The research team successfully targeted “feeder” myeloid white blood cells, which are used by tumors to help fuel cancer growth, progression, and resistance to treatment. The method, which uses a combination of drugs, shrank tumors or halted their growth in a small number of patients.

"This is tremendously exciting, and it suggests we have an entirely new way to treat prostate cancer on the horizon,” said study leader Johann De Bono, a professor in experimental cancer medicine at the Institute of Cancer Research (ICR) in London and a consultant medical oncologist at the Royal Marsden National Health Service Foundation Trust.

The study, an early clinical trial, was led by the ICR, The Royal Marsden, and The Institute of Oncology Research (IOR) in Switzerland, with findings published in Nature. Scientists recruited 23 patients with advanced prostate cancer who had stopped responding to hormone therapy. They tested an experimental drug, AZD5069, which prevents myeloid cells from feeding tumors, in combination with enzalutamide, a hormone therapy commonly used to treat prostate cancer, in patients with advanced disease. 

The results showed that blocking the messages cancer uses to “hijack” white blood cells can “resensitize” a subset of advanced prostate cancers to treatment, shrinking tumors or halting their growth. Of 21 patients who could be evaluated, five (24%) responded to the treatment, meaning that their tumors shrunk by over 30%.

These patients had dramatic decreases in circulating levels of prostate specific antigen (PSA), a marker secreted by the prostate that is often elevated by cancer, or their blood levels of circulating tumor cells dropped. Blood levels of myeloid cells also dropped in patients who received treatment, and biopsies following treatment also revealed fewer myeloid cells within their tumors. 

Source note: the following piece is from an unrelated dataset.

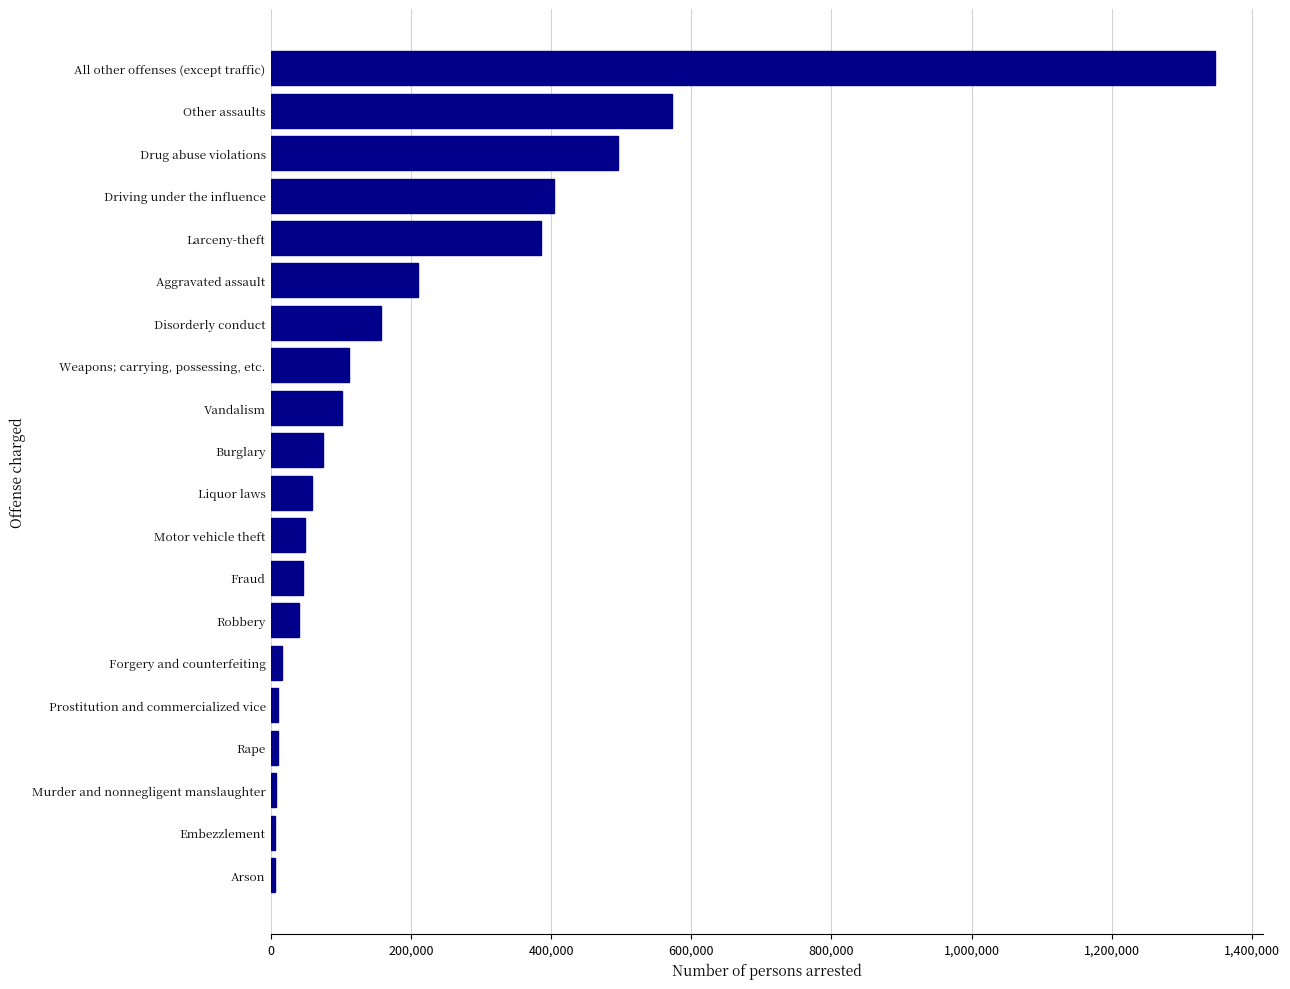

Is it true that the value at Driving under the influence is 692749?

False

The research team has been studying myeloid cells for many years after they noticed that they were elevated in patients with much more aggressive tumors. They have previously demonstrated in laboratory studies that these cells could promote prostate cancer growth, with their inhibition blocking tumor progression. 

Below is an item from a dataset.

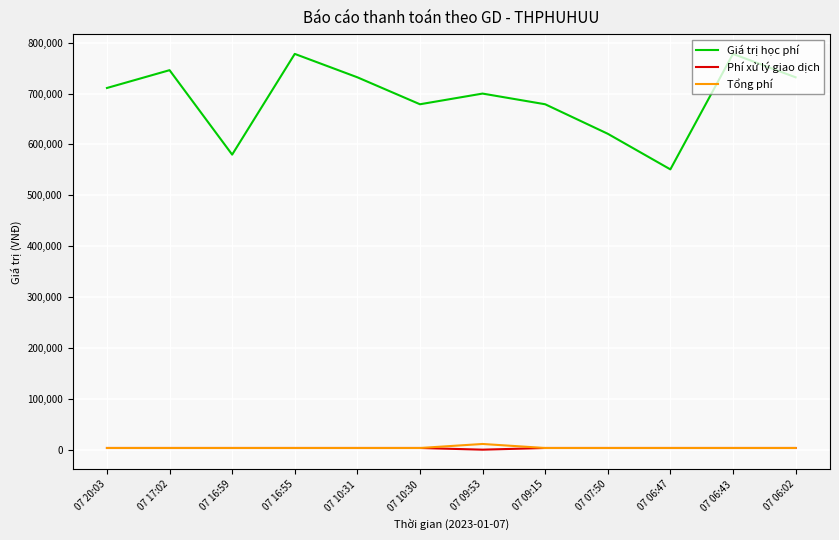

Which series has the widest spread of values?

Giá trị học phí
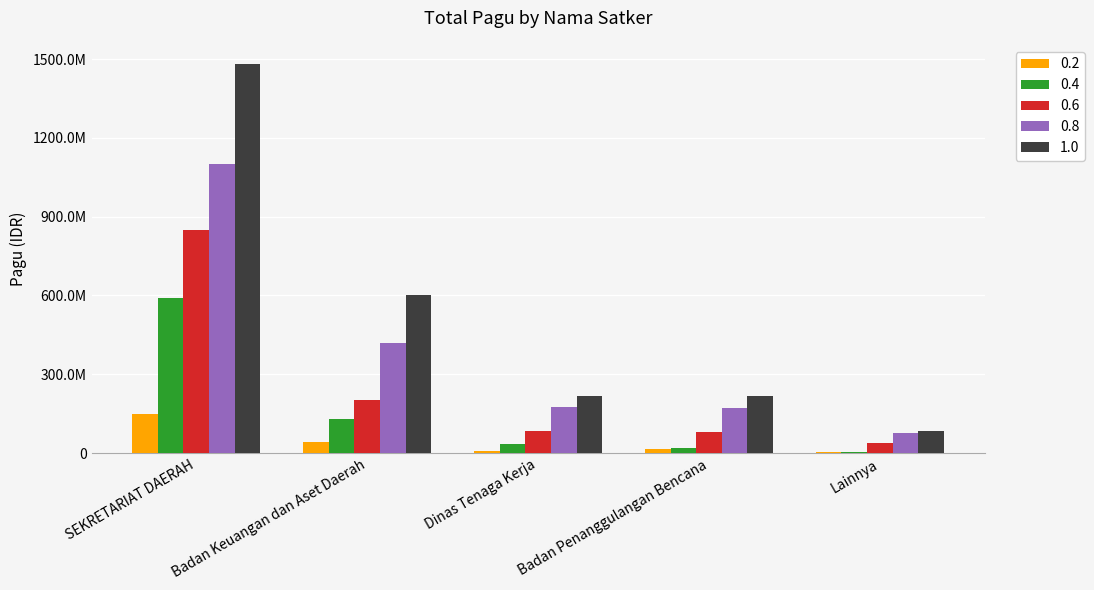

Where does the 0.2 series first go above 14700000?

SEKRETARIAT DAERAH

“It's hugely rewarding to see our theory proven in a trial of patients with this disease. Myeloid cells may be implicated in treatment resistance in a range of cancers, so the impact of this research could be very broad, across multiple cancer types," De Bono said.

The study was largely funded by leading cancer charities, with other funders including the global charitable foundation Wellcome and AstraZeneca.

Dr.  Matthew Hobbs, director of research of one of these charities, Prostate Cancer UK, said it was “exciting” to find a “completely new, safe, effective way to treat advanced prostate cancer without resistance.”

“Now we want to see pharmaceutical companies working with researchers to develop new drugs based on what we’ve learnt, and to test them in larger trials -- turning research into reality for men,” Hobbs said.